TEKS LATIHAN ->
----
Bisnis.com, JAKARTA- Gabungan Masyarakat sipil Indonesia Pemantau FreeTrade Area mendesak kepada Pemerintah Indonesia untuk lebih transparan dan membuka informasi lebih luas kepada public mengenai isi dari perundingan regional comprehensive economic partnership atau RCEP yang rencananya akan diselesaikan pada akhir 2016 ini.
Seperti diketahui, perundingan RCEP dimulai sejak 2012, dan hingga saat ini sudah mencapai putaran perundingan ke-14 yang baru saja berlangsung pada 15-19 Agustus 2016 di Vietnam.
Dari seluruh putaran perundingan yang dilakukan, koalisi sipil menilai hanya ada sedikit informasi mengenai perundingan RCEP, bahkan pertemuannya cenderung tertutup.
Direktur Eksekutif Indonesia for Global Justice (IGJ), Rachmi Hertanti, menyatakan bahwa selama ini perundingan kerjasama ekonomi internasional yang dilakukan oleh Pemerintah Indonesia tidak demokratis bagi rakyat karena sangat bersifat elitis dan hanya melibatkan pebisnis dalam memberikan masukan.
“Isi perundingan FTA itu bukan hanya bicara ekspor dan impor, tetapi ada aspek social dan hak-hak publik luas yang juga diatur didalamnya, baik terkait isu akses terhadap obat hingga isu lingkungan. Belum lagi jika FTA mewajibkan merevisi seluruh undang-undang nasional yang berdampak luas kepada rakyat. Sehingga sangat tidak adil jika rakyat tidak dilibatkan dalam proses perundingan,” ujarnya, Rabu (24/8).
Berdasarkan bocoran yang dipublikasi olehWikileaks, diketahui bahwa salah satu bab dalam RCEP juga mengatur soal investasi. Dalam bab investasi tersebut diatur mengenai mekanisme Gugatan Investor Asing Terhadap Negara atau dikenal dengan investor state dispute Settlement(ISDS). Mekanisme ISDS ini merupakan salah satu isu yang paling kontroversial dalam konteks perdagangan bebas, karena ISDS membuka peluang intervensi kebijakan dan hukum negara oleh investor.
----
TUGAS YANG DIKERJAKAN ->
- A) Menurut teks berita tentang perundingan RCEP, di negara mana putaran perundingan ke-14 berlangsung?
- B) Sebutkan semua singkatan huruf kapital yang muncul dalam teks berita tentang perundingan RCEP.
- C) Lanjutkan teks berita tentang perundingan RCEP mulai dari kalimat sesudah kalimat terakhirnya.
----
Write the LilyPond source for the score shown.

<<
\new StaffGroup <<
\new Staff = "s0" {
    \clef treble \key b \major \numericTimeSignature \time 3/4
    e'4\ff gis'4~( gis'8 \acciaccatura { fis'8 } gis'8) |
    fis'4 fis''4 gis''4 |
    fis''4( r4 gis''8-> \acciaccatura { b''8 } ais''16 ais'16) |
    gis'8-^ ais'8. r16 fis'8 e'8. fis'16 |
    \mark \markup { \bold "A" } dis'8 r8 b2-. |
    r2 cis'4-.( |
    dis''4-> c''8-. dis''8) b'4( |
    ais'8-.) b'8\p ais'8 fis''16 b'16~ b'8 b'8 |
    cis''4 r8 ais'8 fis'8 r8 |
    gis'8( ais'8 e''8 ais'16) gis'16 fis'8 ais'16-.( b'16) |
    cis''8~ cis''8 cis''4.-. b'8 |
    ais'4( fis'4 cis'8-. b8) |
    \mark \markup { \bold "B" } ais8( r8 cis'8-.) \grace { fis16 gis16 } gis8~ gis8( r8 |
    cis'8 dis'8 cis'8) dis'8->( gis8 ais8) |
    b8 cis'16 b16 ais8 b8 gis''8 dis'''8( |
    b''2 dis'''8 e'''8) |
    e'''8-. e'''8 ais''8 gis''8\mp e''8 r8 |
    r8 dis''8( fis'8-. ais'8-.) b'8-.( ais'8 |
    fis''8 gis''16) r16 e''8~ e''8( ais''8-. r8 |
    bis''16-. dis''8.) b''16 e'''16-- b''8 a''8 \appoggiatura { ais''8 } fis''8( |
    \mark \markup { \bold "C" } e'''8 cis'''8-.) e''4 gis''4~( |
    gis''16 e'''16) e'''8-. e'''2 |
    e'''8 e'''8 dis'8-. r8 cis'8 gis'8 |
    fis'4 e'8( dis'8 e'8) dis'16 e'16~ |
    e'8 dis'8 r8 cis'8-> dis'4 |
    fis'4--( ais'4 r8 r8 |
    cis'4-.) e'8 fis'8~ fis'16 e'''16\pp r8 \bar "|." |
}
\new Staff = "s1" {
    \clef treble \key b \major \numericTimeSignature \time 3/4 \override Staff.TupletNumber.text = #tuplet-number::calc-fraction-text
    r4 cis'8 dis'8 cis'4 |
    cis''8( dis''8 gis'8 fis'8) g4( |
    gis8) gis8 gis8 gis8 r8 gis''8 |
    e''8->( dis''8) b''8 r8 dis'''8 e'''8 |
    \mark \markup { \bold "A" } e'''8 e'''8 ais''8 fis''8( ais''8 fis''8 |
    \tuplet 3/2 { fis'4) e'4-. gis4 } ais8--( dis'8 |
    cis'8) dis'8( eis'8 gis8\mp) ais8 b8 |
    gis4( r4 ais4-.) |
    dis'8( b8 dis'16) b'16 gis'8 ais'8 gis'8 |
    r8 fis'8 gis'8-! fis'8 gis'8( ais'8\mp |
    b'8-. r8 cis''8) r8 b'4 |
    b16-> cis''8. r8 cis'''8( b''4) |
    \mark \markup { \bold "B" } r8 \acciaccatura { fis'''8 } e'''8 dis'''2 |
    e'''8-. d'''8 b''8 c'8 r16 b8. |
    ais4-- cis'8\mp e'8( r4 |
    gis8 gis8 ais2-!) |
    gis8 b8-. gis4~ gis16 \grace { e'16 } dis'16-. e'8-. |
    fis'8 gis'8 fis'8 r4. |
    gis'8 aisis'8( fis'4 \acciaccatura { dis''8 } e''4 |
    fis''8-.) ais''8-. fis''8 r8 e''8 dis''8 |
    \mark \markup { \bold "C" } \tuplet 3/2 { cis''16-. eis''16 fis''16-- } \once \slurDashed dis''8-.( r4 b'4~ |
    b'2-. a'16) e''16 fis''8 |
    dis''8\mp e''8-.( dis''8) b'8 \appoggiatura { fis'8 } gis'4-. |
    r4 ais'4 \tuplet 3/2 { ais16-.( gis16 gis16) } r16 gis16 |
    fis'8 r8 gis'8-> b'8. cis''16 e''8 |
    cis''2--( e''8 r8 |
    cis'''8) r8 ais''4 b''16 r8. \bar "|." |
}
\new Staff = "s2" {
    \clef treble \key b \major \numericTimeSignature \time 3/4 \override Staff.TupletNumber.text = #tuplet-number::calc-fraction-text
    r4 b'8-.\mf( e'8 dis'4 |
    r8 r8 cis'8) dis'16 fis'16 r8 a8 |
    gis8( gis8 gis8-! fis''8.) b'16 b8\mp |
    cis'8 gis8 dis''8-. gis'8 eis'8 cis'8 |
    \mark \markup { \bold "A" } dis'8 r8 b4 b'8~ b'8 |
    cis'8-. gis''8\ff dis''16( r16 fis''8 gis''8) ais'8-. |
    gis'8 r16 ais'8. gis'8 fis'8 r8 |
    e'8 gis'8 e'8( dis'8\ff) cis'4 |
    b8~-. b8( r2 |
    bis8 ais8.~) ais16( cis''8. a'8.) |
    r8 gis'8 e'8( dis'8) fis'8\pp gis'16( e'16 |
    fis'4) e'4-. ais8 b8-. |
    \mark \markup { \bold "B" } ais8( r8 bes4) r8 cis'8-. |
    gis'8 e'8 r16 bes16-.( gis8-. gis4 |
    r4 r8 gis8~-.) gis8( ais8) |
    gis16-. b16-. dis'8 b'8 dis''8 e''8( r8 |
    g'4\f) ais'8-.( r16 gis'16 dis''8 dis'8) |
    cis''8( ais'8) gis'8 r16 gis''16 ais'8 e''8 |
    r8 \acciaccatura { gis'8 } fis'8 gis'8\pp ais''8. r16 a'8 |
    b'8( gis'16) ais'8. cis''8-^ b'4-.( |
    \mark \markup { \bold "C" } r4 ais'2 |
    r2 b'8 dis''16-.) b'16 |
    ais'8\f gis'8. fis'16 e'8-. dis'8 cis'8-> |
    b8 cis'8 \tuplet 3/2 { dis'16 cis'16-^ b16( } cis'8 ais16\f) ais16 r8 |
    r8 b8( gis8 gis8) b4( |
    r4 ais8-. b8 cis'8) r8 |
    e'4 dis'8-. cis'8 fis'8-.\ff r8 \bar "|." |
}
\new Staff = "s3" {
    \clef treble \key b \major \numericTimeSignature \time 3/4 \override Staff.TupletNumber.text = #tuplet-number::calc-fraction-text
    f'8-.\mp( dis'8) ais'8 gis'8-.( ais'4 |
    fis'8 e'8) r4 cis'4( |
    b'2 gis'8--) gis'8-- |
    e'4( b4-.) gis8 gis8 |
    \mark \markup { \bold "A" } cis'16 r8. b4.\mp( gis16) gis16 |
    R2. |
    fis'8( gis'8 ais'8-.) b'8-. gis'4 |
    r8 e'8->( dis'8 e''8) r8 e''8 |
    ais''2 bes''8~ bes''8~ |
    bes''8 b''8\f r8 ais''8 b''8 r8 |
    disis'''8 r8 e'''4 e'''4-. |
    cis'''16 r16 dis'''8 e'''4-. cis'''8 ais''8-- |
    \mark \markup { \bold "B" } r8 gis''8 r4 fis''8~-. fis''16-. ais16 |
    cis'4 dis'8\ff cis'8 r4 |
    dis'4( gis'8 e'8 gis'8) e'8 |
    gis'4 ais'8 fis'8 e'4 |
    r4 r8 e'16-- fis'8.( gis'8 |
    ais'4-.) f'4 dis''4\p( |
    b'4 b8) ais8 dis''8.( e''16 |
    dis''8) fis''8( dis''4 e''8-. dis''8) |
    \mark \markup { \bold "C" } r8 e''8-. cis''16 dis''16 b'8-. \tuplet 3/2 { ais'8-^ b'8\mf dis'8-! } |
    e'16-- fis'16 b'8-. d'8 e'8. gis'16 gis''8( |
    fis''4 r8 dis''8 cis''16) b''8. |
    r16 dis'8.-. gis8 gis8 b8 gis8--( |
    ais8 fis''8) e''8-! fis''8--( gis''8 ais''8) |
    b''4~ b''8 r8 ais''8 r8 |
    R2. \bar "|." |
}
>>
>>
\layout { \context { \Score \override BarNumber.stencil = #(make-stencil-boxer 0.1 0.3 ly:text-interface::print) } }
----
JAWABAN TIAP TUGAS ->
- A) Di Vietnam.

- B) RCEP, IGJ, FTA, ISDS

- C)
“Dengan diaturnya bab khusus Investasi di dalam RCEP tentunya juga akan berdampak langsung terhadap komitmen Pemerintah dalam mewujudkan akses terhadap obat murah. Karena, perlindungan hak kekayaan intelektual akan bisa menjadi salah satu isu yang dapat digunakan oleh investor untuk menggugat Indonesia di ICSID” tambah Sindi dari Indonesia AIDS Coalition.
Walaupun perundingan RCEP akan segera difinalisasi pada akhir tahun ini, menurutnya, pengetahuan publik mengenai isi perjanjian tersebut masih sangat minim.
Padahal, lanjutnya, publik sangat berkepentingan untuk mengetahui isi perundingan dan memberikan masukan sebab apabila perjanjian ini disepakati, maka pelaksanaannya akan berdampak luas terhadap publik, karena menyangkut hak-hak dasar publik.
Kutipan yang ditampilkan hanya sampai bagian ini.